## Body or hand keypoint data
Start of Block

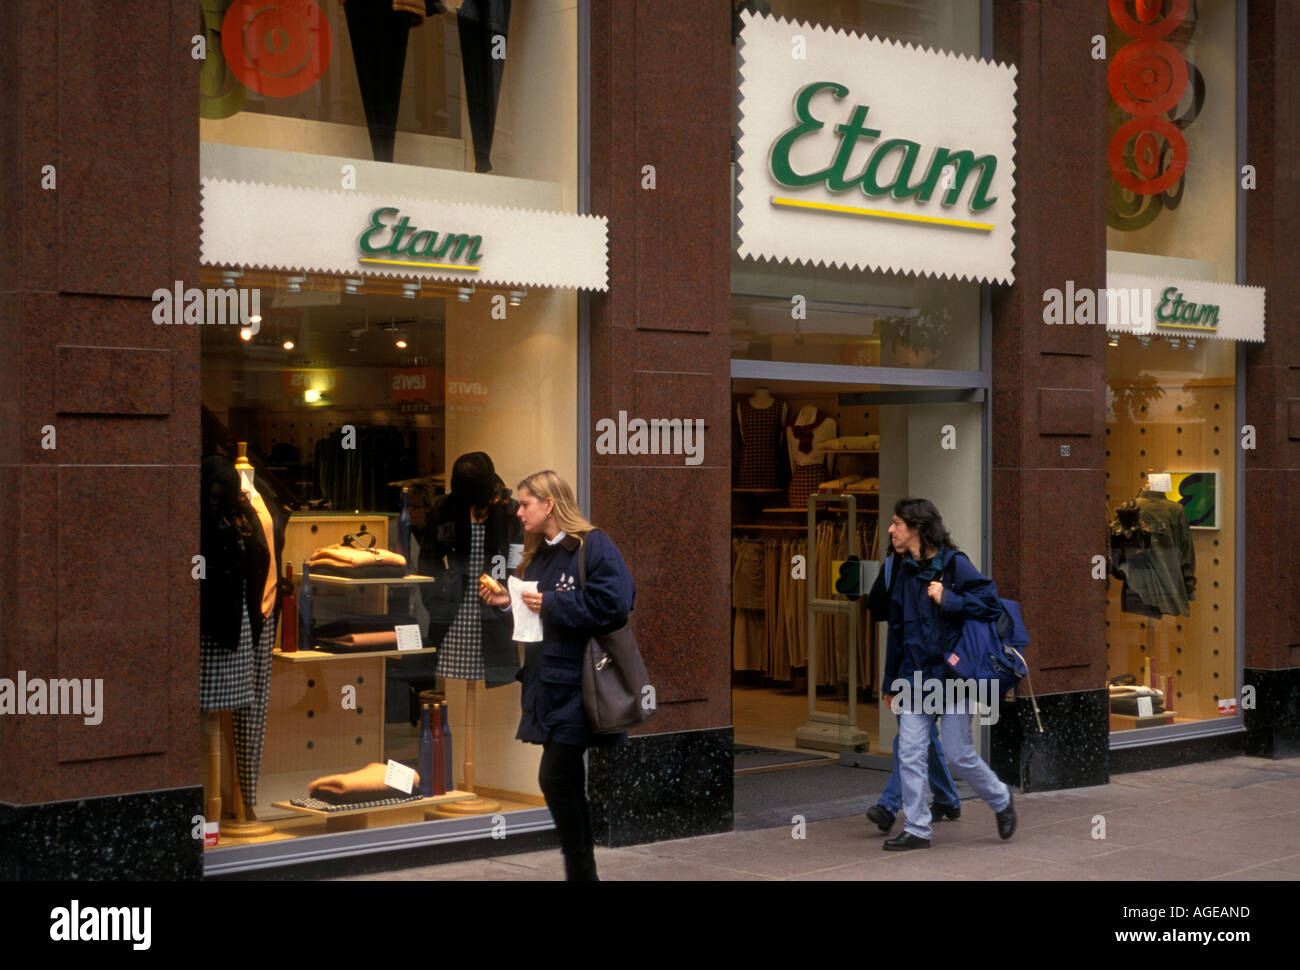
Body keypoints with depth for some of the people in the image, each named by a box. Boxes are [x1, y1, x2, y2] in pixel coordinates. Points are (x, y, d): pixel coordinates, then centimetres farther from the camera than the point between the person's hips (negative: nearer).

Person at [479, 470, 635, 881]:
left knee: (554, 778, -11)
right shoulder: (538, 554, 15)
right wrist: (507, 601, 2)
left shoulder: (593, 545, -12)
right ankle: (583, 868, 19)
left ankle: (580, 870, 0)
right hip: (546, 682, 9)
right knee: (567, 783, 11)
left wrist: (550, 603, -18)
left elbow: (615, 603, -22)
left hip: (578, 685, -9)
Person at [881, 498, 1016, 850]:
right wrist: (891, 684, 17)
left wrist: (947, 600, -19)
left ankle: (1000, 799, 26)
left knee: (959, 755, 0)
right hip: (915, 677, 6)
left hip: (952, 676, -6)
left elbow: (991, 602, -13)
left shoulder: (954, 564, -8)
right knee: (909, 755, 0)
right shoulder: (905, 571, 10)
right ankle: (916, 829, 8)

End of Block

## What you have to do
Quote every line of the material verbatim, from the line containing "right shoulder: (538, 554, 15)" through the final line of the material, with both of those lines included.

## Your response
right shoulder: (538, 554, 15)
right wrist: (507, 601, 2)
left shoulder: (593, 545, -12)
right ankle: (583, 868, 19)
left ankle: (580, 870, 0)
right hip: (546, 682, 9)
right knee: (567, 783, 11)
left wrist: (550, 603, -18)
left elbow: (615, 603, -22)
left hip: (578, 685, -9)
Person at [881, 498, 1016, 850]:
right wrist: (891, 684, 17)
left wrist: (947, 600, -19)
left ankle: (1000, 799, 26)
left knee: (959, 755, 0)
right hip: (915, 677, 6)
left hip: (952, 676, -6)
left elbow: (991, 602, -13)
left shoulder: (954, 564, -8)
right knee: (909, 755, 0)
right shoulder: (905, 571, 10)
right ankle: (916, 829, 8)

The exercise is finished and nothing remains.